Indeed. That said, I’ve had some success with agent skills, but I use them to make the LLM aware of things it can do using specific external tools. I think it is a really bad idea to use this mechanism to enforce safety rules. We need good sandboxing for this, and promises from a model prone to getting off the rails is not a good substitute.
But I have taught my coding agent to use some ad hoc tools to gather statistics from a directory containing experimental data and things like that. Nobody is going to fine tune a LLM specifically for my field (condensed matter Physics) but using skills I still can make it useful work. Like monitoring simulations where some runs can fail for various reasons and each time we must choose whether to run another iteration or re-start from a previous point, based on eyeballing the results ("the energy is very strange, we should restart properly and flag for review if it is still weird", this sort of things). I don’t give too many rules to the agent, I just give it ways of solving specific problems that may arise.

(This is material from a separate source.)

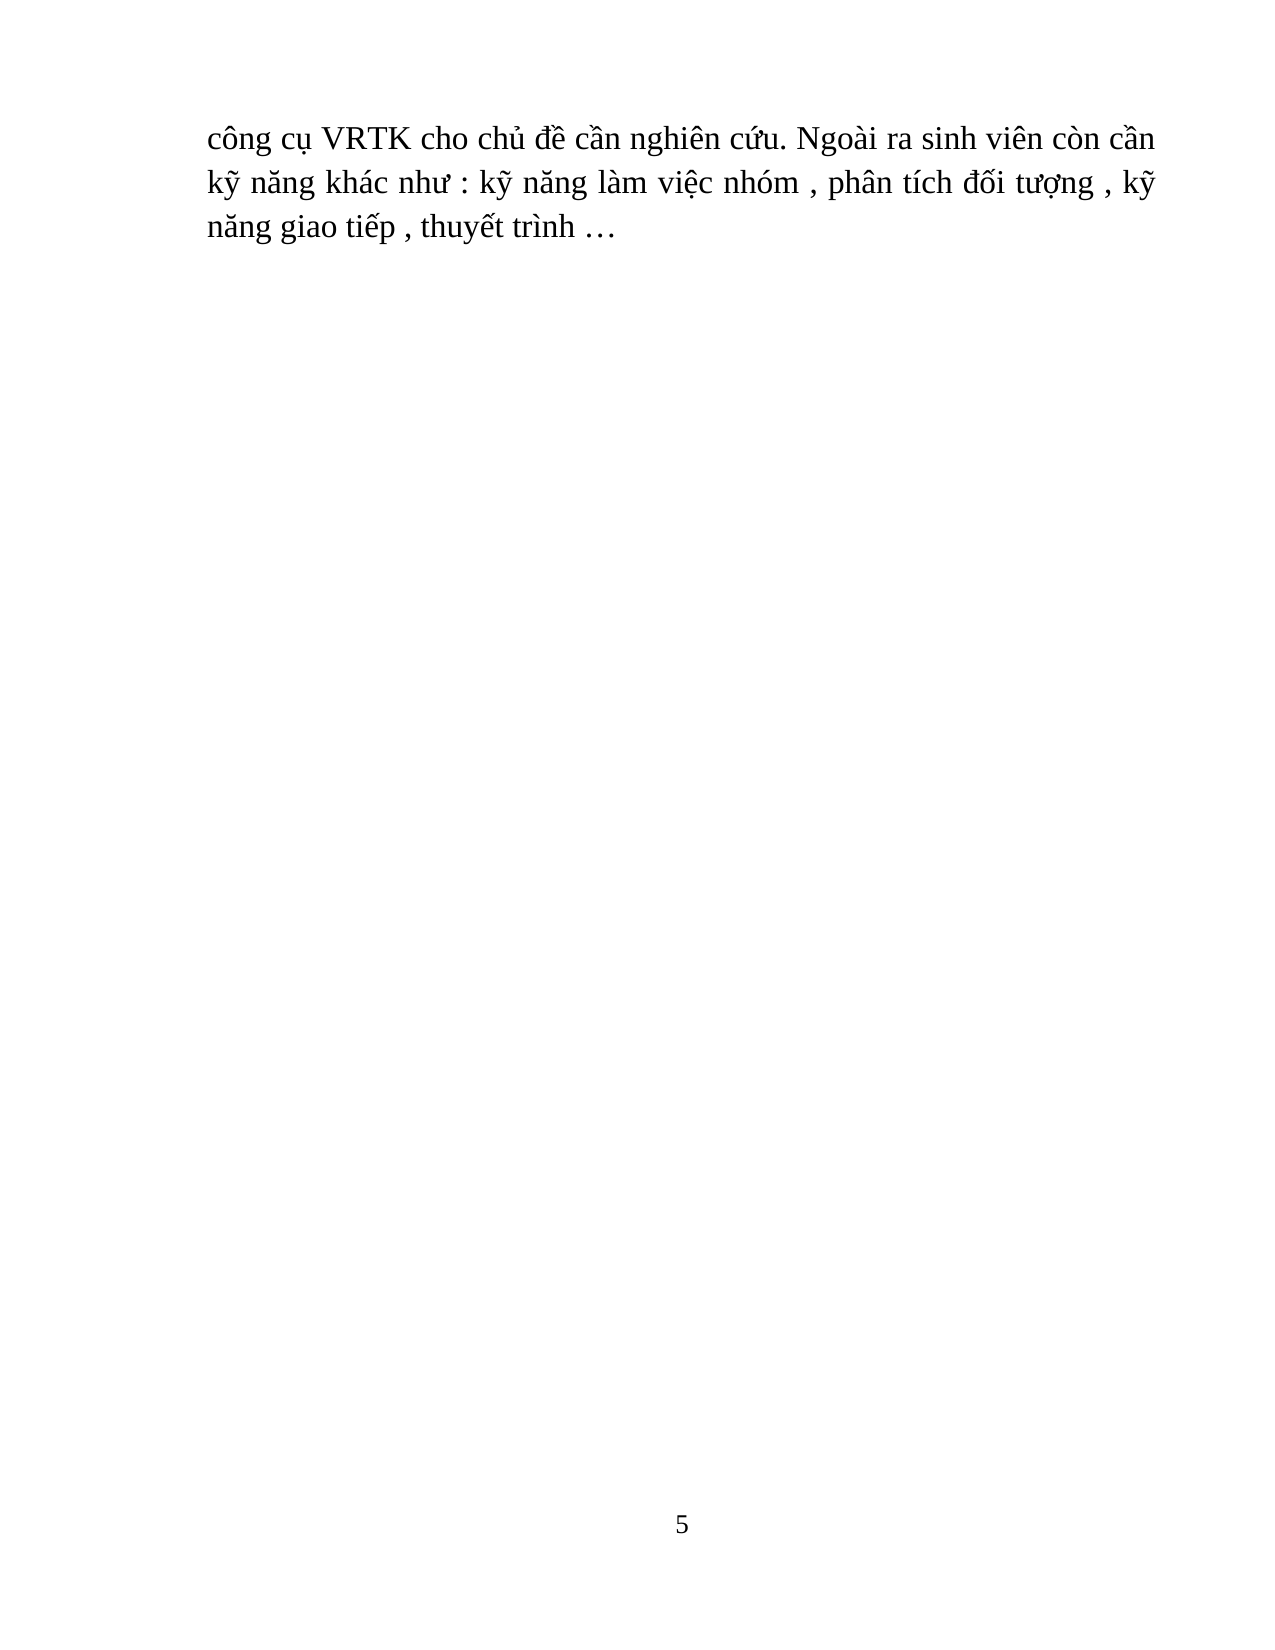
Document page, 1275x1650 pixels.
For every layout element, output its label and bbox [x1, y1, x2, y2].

text [207, 118, 1157, 244]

I hope the only reason people are pretending these markdown suggestions are a "workflow" is fear that a more structured approach will be obsolete by the time it's polished. I can't imagine the pace of innovation with the underlying models will stay like this forever.
I hope to see harnesses that will demand instead of ask. Kill an agent that was asked to be in plan mode but did not play the prescribed planning game. Even if it's not perfect, it'd have to better than the current regime when combined with a human in the loop.
Don't let the perfect be the enemy of the good. Of course we know the AGENTS.md and skills aren't 100% effective. But no, it doesn't mean that they're 0% effective.
A slot machine isn't snake oil.
Slot machine give you rewards when star aligns, snake oil never do :)
All this said, I quite like the mental model of documenting a simple process, and I suspect our future ai overlords will find it useful that I have a series of md files that outline my preferences and processes for certain tasks.
I am not however going to share any of this with work colleagues and make myself redundant.
I can see why this would seem to be “snake oil” logically. However, this approach does work in reality. Your comment just shows that you seem inexperienced with using generative AI.